The intense debate over the Platform split the Russian and Ukrainian anarchist movements in exile, notably in France, where the Group of Russian Anarchists Abroad (GRAZ) fractured in 1927 into platformist and synthesist tendencies, and in North America, where the Russian/Ukrainian diaspora likewise split into burevestnikist (organisationist) and svobodnikist (anti-organisationist) groupings. That year, the platformist tendency in France founded a short-lived International Anarchist Communist Federation (IACF), with sections in France and Italy and delegates from China, Poland, and Spain. The IACF can be considered the ideological descendant of Bakunin’s IB and, to a lesser extent, of the organisational Amsterdam Anarchist International, but it never made much headway. In Bulgaria, the platformist tendency proved strongest within the Federation of Anarchist Communists of Bulgaria (FAKB), which adopted the

document as its constitution. This may account, in part, for the diversity and resilience of the Bulgarian anarchist movement, which organised workers, peasants, students, professionals, and intellectuals, and not only survived, under arms, the 1923 and 1934 fascist putsches, but also the Second World War, only to be crushed by Marxist-fascist-agrarian reaction in 1948.74 It was unfortunate that the Platform was not translated into Spanish early enough to influence the Iberian Anarchist Federation (FAI). The FAI, founded in 1927, was envisaged as an Iberian Peninsular organisation embracing Spanish and Portuguese anarchist groups, although the suppression of the anarchists in Portugal under Salazar made this difficult. It initially rescued the CNT from reformism, but its lack of internal ideological coherence allowed it to be hijacked in 1934 by technocrats who took it into the Catalan regional then Spanish national governments during the Revolution and were on the verge of transforming it into a conventional political party when the Revolution was defeated. It has several active descendants today, all claiming the FAI moniker; they reject reformism, but remain synthesist.
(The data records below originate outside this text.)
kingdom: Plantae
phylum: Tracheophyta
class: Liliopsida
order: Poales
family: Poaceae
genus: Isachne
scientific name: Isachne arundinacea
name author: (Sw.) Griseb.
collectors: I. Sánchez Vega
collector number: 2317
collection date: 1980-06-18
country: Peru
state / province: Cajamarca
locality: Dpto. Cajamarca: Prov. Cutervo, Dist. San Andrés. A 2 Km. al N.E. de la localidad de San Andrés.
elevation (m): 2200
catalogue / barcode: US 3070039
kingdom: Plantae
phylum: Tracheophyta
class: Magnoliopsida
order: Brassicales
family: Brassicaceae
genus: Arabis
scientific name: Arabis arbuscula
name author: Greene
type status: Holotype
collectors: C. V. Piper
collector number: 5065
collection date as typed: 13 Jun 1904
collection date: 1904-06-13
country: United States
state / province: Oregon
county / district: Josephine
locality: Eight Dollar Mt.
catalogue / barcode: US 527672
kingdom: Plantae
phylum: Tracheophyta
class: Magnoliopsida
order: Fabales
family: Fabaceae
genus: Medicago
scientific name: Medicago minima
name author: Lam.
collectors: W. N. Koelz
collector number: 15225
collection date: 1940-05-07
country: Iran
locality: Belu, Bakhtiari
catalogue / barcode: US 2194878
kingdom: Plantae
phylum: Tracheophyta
The debate also influenced those anarchists remaining in Russia itself, including former militants of the Nabat who had either been driven underground or jailed. According to a Nabat veteran (unnamed for security reasons), then in exile in Siberia, who wrote in Dielo Truda in 1928, the Nabat itself, initially a de facto “synthesist” organisation, had been refining its organisational structure, in the “whirlwind of revolution,” in what approximated a “platformist” direction. The Nabat veteran wrote that the organisation was, in a sense, a “party,” in that it was not a loose, affinity-based organisation, as claimed by Voline. Rather, they wrote, the organisation was a federation of groups that rallied “the most determined, the most dynamic militants with an eye to launching a healthy, well-structured movement with the prospect of a standardised programme.” Nabat members submitted to majority decisions reached at its congresses, which transcended its different tendencies to promote a unitary “policy line”—“a single, coherent platform… In short, it was a well-structured, well-disciplined movement with a leading echelon appointed and monitored by the rank and file. And let there be no illusions as to the role of that echelon [later referred to as the ‘Secretariat’, echoing the Platform’s ‘executive committee’]: it was not merely technically executive, as it is commonly regarded. It was also the movement’s ideological pilot core, looking after publishing operations, and propaganda activity, utilising the central funds and above all controlling and deploying the movement’s resources and militants.”